It’s nice to know that U.S. Rep. Alexandria Ocasio-Cortez (D-NY) is focused on the important things — like blocking people on social media.
Ocasio-Cortez has filed legal paperwork defending the practice of blocking users from her social media account using special weasel language about the technicalities of her online account — the irony here is that she is defending the very thing she accused Donald Trump of doing.
The self-described socialist was sued by “comedian” Alex Stein earlier this year when she blocked him on X, formerly known as Twitter, after Stein called her his “favorite big booty Latina” on the steps of the U.S. Capitol.
“She wants to kill babies but she’s still beautiful.
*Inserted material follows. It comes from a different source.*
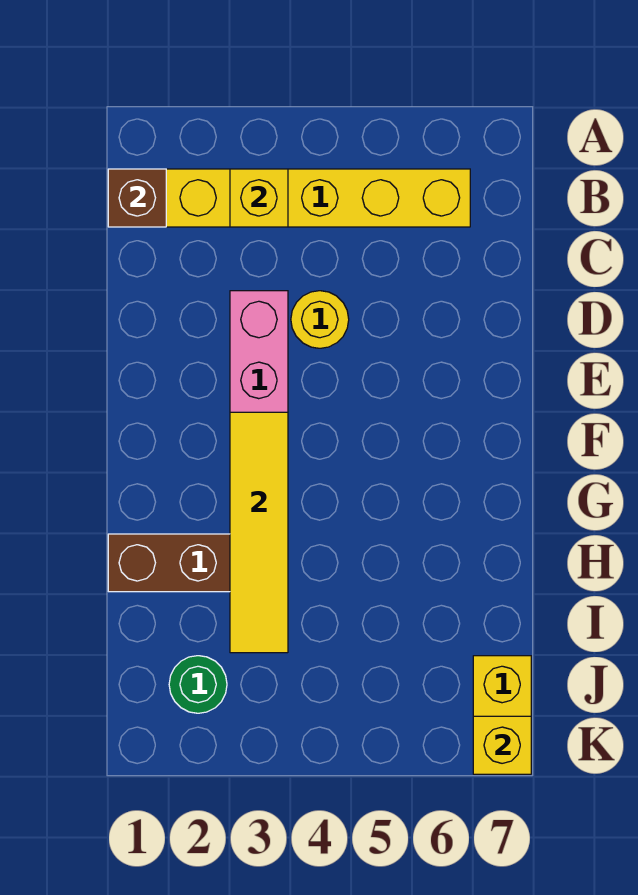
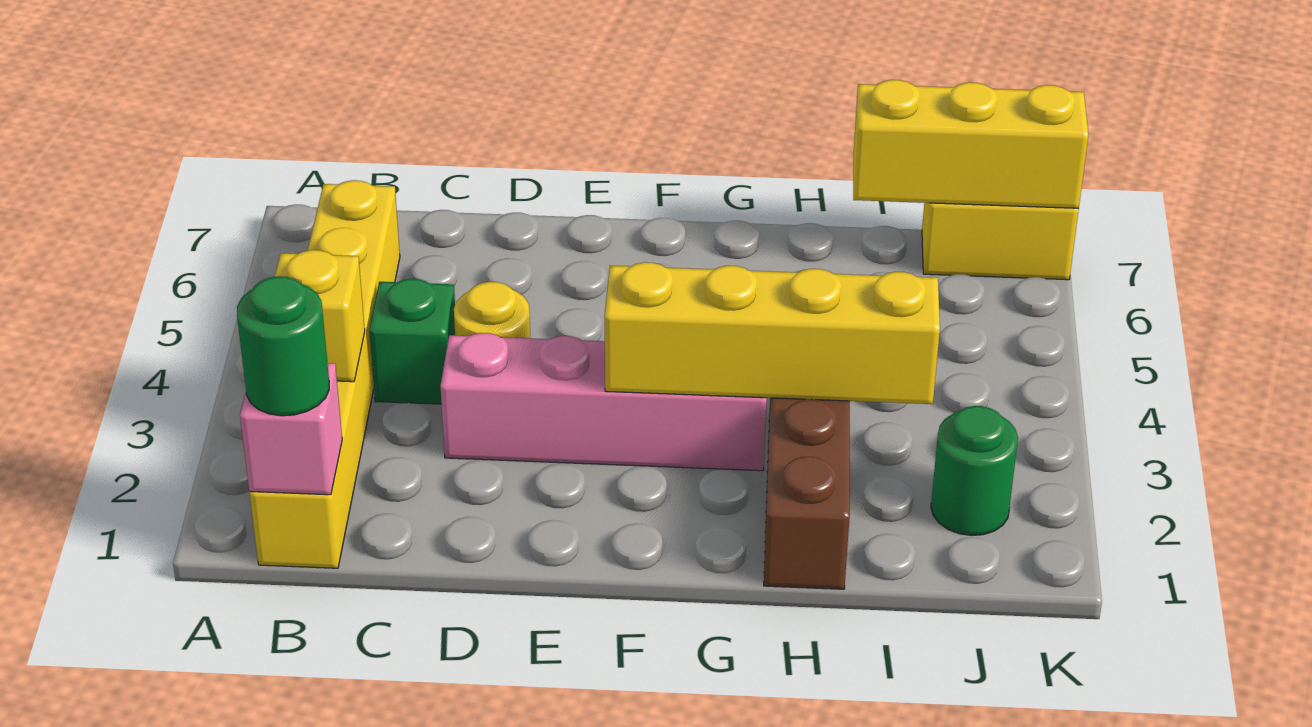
brown 1x1 brick [108,169,166,227] -> pink 1x1 brick [240,363,342,495]
none -> green 1x1 round brick [237,276,329,416]
none -> green 1x1 brick [369,279,455,404]
yellow 1x4 tile [230,412,288,653] -> yellow 1x4 brick [605,262,940,404]
yellow 1x1 brick [473,716,531,774] -> yellow 1x3 brick [853,80,1088,208]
You look very beautiful in that dress. You look very sexy. Look at that booty on AOC,” Stein catcalled. “Look how sexy she looks in that dress. Oooh, I love it AOC. Hot, hot, hot like a tamale.”
Here is a video he posted of the incident. I was actually walking over to deck him because if no one will protect us then I’ll do it myself but I needed to catch a vote more than a case today pic.twitter.com/RdwCNBDIBb
— Alexandria Ocasio-Cortez (@AOC) July 14, 2022
The Democratic lawmaker argued in a new court filing that she’s able to block Stein from her personal account because it is not run by government employees, according to Politico.
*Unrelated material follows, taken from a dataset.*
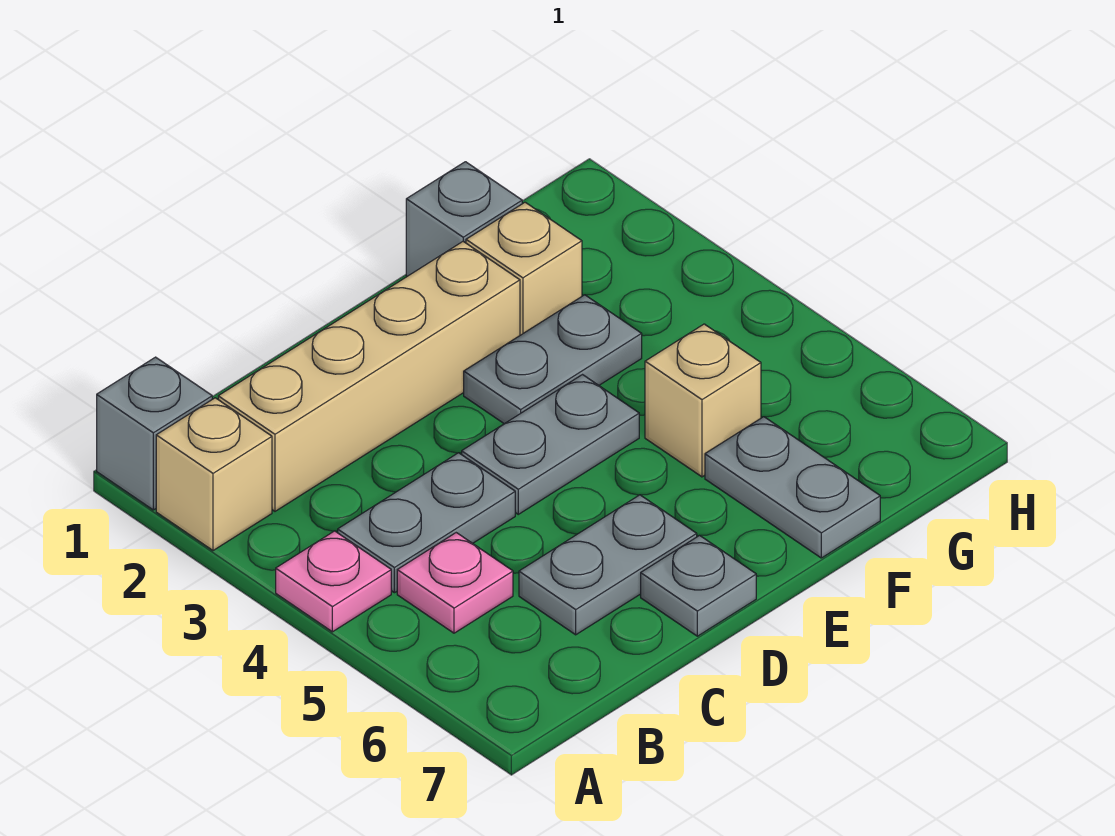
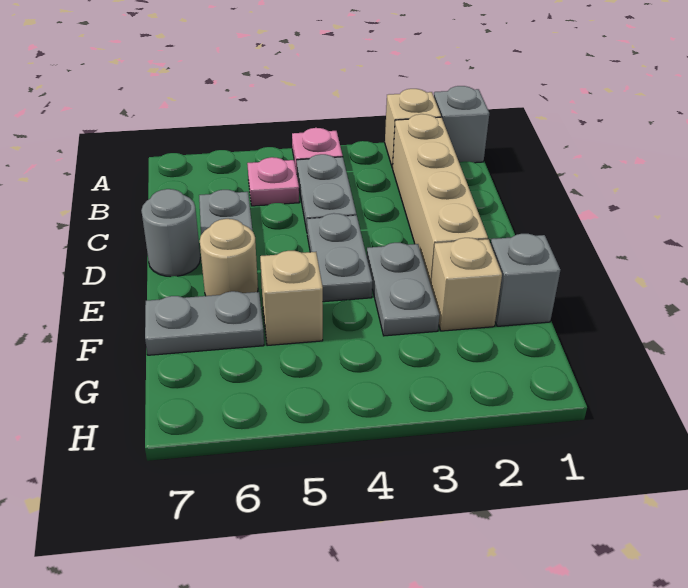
grey 1x1 plate [641,536,756,636] -> grey 1x1 round brick [141,189,200,277]
none -> tan 1x1 round brick [200,219,258,296]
In effect, AOC claims that she blocked Stein from her personal account, not her official government one — because it “serves the significant interest of the Congresswoman, as a public official and as a private citizen, in protecting herself from abuse and harassment absolutely unrelated to any viewpoint or expression of opinion of any kind,” the outlet reported.
Ocasio-Cortez was sued back in 2019 after a federal appeals court in New York upheld a lower court ruling that then-President Trump violated the First Amendment by blocking critics on X.
The lawsuits were filed by Dov Hikind, a former New York state assemblyman, and Joseph Saladino, a social media personality who goes by the name Joey Salads.
The Democratic lawmaker essentially made the same argument then that because @AOC is her personal account, it’s not subject to the same First Amendment protections as her government account. At the same time, she was using her personal account to share information about congressional hearings, discuss legislation, and hold substantive debates on policy issues.
AOC reached a settlement with Hikind in November 2019, one day before she was set to testify, removing the block and offering an apology.
“I have reconsidered my decision to block Dov Hikind from my Twitter account,” she said in a statement. “Mr. Hikind has a First Amendment right to express his views and should not be blocked for them.”
The case by Saladino was dismissed due to lack of action.